Alla scoperta di un prodotto tipico delle tavole meridionali.

Pasta di Mandorle


Si tratta di un alimento molto diffuso nella pasticceria del Meridione, semplice e gustoso, che affonda le sue radici indietro nel tempo.

Con il nome di pasta di mandorle è stato identificato come prodotto agroalimentare tradizionale della Sicilia. Da segnalare che, nell’isola, la si definisce anche pasta reale.
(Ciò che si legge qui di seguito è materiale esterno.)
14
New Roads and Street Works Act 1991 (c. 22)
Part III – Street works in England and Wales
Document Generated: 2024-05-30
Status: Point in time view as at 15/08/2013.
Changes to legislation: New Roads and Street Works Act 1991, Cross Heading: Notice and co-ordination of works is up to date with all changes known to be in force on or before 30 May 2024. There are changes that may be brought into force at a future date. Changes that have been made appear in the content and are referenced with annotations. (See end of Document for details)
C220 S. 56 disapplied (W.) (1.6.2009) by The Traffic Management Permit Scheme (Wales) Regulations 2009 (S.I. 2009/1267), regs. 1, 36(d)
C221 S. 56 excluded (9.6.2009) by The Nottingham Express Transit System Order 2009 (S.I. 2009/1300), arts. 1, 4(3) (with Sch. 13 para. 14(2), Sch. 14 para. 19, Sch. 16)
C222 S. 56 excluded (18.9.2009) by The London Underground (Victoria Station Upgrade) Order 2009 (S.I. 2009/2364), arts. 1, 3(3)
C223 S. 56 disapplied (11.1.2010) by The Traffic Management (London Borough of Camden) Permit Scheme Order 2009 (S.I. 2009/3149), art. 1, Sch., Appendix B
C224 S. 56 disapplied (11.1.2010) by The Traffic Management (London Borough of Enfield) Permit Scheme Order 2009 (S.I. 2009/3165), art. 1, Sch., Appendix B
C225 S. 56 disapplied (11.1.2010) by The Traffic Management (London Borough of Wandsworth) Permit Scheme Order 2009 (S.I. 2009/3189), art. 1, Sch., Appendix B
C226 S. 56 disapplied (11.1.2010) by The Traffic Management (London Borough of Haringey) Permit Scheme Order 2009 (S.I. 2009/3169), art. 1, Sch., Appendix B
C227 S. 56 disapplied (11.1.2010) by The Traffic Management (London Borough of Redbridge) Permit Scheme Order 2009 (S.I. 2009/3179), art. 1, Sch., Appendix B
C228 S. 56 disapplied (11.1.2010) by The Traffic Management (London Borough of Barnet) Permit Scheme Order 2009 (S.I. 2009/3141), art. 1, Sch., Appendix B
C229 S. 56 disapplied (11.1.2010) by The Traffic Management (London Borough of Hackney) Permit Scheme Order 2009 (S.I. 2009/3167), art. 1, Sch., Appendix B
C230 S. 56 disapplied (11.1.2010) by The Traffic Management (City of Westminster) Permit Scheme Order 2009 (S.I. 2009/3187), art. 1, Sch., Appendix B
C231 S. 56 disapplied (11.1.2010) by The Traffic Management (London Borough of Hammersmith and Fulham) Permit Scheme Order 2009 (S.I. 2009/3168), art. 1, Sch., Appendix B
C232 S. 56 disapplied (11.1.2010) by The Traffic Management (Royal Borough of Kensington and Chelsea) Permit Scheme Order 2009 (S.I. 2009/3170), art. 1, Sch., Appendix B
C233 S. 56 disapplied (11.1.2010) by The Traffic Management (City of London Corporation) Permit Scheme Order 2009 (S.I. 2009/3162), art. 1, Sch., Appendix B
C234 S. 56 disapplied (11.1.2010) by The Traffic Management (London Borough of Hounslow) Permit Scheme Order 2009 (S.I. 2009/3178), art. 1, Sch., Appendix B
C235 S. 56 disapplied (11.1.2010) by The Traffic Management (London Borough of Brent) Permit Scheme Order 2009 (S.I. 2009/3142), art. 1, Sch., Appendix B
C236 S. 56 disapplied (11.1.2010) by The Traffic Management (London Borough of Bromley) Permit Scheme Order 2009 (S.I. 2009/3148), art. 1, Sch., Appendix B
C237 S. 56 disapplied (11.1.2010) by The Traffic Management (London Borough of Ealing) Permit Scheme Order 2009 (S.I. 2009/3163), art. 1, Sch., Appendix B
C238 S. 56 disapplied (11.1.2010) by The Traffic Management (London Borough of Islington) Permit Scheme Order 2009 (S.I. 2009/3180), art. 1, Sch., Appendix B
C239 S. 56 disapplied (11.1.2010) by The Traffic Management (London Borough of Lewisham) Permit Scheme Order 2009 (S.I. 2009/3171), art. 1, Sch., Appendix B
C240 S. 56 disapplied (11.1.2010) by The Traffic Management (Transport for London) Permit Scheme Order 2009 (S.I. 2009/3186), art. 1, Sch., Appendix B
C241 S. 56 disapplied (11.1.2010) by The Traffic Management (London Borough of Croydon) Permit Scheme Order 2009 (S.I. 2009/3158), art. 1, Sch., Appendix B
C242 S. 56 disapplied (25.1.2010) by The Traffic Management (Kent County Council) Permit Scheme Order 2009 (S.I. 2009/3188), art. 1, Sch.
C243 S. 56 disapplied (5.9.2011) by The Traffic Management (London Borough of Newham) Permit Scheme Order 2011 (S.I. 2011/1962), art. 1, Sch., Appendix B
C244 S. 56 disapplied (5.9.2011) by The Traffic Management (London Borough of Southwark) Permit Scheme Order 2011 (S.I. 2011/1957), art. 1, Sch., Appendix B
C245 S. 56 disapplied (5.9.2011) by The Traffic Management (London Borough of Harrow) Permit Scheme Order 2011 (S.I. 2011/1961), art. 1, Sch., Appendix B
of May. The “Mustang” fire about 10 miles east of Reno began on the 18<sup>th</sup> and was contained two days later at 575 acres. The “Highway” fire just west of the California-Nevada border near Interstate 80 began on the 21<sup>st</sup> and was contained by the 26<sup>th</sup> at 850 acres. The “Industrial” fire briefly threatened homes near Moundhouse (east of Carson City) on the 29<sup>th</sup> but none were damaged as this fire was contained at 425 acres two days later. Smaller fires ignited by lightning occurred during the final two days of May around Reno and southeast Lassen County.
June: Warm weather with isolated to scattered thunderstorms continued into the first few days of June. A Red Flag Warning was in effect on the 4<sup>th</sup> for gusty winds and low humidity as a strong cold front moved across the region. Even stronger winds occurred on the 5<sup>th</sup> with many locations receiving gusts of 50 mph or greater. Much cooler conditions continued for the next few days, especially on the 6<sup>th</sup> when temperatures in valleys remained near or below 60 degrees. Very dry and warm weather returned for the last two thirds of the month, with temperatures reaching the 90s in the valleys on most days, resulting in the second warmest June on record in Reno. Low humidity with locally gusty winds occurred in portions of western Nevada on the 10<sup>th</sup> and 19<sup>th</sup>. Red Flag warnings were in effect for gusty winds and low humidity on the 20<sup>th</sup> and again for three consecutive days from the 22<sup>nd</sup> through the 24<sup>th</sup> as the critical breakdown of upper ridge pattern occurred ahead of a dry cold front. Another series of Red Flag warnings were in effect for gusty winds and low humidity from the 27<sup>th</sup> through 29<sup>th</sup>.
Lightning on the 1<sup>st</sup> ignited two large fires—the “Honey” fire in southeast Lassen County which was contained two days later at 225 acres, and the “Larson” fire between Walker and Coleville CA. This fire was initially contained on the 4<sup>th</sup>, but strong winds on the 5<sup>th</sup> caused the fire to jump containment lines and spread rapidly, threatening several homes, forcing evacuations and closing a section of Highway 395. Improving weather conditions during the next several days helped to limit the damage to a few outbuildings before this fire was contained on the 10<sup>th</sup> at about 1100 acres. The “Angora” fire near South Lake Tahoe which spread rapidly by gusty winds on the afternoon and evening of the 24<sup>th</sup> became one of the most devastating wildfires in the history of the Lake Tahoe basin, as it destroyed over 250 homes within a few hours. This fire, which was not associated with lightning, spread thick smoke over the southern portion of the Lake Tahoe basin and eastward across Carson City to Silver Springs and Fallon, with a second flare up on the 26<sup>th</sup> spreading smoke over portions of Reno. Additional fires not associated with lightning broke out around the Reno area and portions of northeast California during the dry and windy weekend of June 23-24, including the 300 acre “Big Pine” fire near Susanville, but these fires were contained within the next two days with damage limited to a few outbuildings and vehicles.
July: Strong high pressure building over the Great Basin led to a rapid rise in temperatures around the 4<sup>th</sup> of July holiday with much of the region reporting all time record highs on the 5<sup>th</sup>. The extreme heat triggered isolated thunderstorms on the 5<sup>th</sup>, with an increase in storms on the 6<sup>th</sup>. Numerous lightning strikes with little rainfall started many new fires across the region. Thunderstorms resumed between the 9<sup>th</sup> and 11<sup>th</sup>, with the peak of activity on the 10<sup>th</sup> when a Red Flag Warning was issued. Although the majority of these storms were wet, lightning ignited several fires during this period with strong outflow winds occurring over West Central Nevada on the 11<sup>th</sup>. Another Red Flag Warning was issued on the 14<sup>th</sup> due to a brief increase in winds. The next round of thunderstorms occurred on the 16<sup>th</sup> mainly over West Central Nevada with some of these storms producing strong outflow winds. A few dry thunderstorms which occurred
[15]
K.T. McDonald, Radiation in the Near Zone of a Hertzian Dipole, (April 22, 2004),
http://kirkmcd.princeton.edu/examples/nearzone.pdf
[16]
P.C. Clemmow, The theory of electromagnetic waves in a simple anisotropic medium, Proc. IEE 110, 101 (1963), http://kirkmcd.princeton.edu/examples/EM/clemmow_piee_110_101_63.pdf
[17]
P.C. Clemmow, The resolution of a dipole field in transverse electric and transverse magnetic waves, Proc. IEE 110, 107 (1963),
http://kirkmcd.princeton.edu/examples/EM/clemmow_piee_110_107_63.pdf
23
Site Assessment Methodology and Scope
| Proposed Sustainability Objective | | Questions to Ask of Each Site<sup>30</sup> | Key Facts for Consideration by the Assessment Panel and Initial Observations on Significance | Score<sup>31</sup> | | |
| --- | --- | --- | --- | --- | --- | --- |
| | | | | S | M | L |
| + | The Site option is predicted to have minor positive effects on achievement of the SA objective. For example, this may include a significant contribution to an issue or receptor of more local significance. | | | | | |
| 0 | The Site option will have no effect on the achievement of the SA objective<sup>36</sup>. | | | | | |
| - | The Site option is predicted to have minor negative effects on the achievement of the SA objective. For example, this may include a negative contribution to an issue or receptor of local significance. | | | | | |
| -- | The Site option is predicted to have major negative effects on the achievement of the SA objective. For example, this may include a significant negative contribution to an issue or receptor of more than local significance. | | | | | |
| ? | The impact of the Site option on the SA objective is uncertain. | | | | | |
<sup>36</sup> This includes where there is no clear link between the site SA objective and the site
Probabile che la sua nascita sia riconducibile al periodo della dominazione araba, quando gli invasori diffusero l’abitudine di cucinare alimenti fatti di zucchero e mandorle macinate.

Secondo la tradizione locale, invece, la sua origine è da attribuire ai monaci e alle monache del convento della Martorana a Palermo. L’appellativo reale è legato all’ottimo sapore, degno di un re. Per la precisione, il sovrano in questione dovrebbe essere Ruggero II dato che il dolce sarebbe nato nella chiesa di Santa Maria dell’Ammiraglio (dove si trova il già citato convento), costruita per volontà di Giorgio d’Antiochia comandante della Marina del monarca normanno.

Ricetta dei biscotti con pasta di mandorle

Questi pasticcini sono di facile preparazione. Si realizzano in 30 minuti, devono cuocere 15 e raffreddare in frigorifero, almeno, 7 ore. La spesa che comportano è media e, per 20 pezzi, c’è bisogno di:

  • 250 gr di mandorle intere
  • 250 gr di zucchero
  • 60 gr di albume (all’incirca 2 piccoli)
  • mezzo cucchiaino di olio

per guarnire:

  • mandorle intere e ciliegie candite q. b.

Iniziare la ricetta inserendo le mandorle pelate e lo zucchero in un mixer fino a ridurre tutto in polvere. Azione da svolgere in pochi minuti per evitare che le mandorle si surriscaldino e espellano olio. A questo composto unire l’aroma di mandorle e gli albumi e frullare fino ad ottenere un impasto compatto, ma morbido. Inserirlo in un sac-à-poche con bocchetta rigata di 10 mm. Su di una teglia, realizzare dolcetti del diametro di 3 cm e dell’altezza di 2. Rifinire con metà ciliegie o mandorle intere. Una volta raffreddati in frigo, cuocere in forno ventilato preriscaldato a 180° sul ripiano medio, dopodiché sono pronti per essere mangiati. Attenzione, devono rimanere soffici all’interno e avere un colore tenue.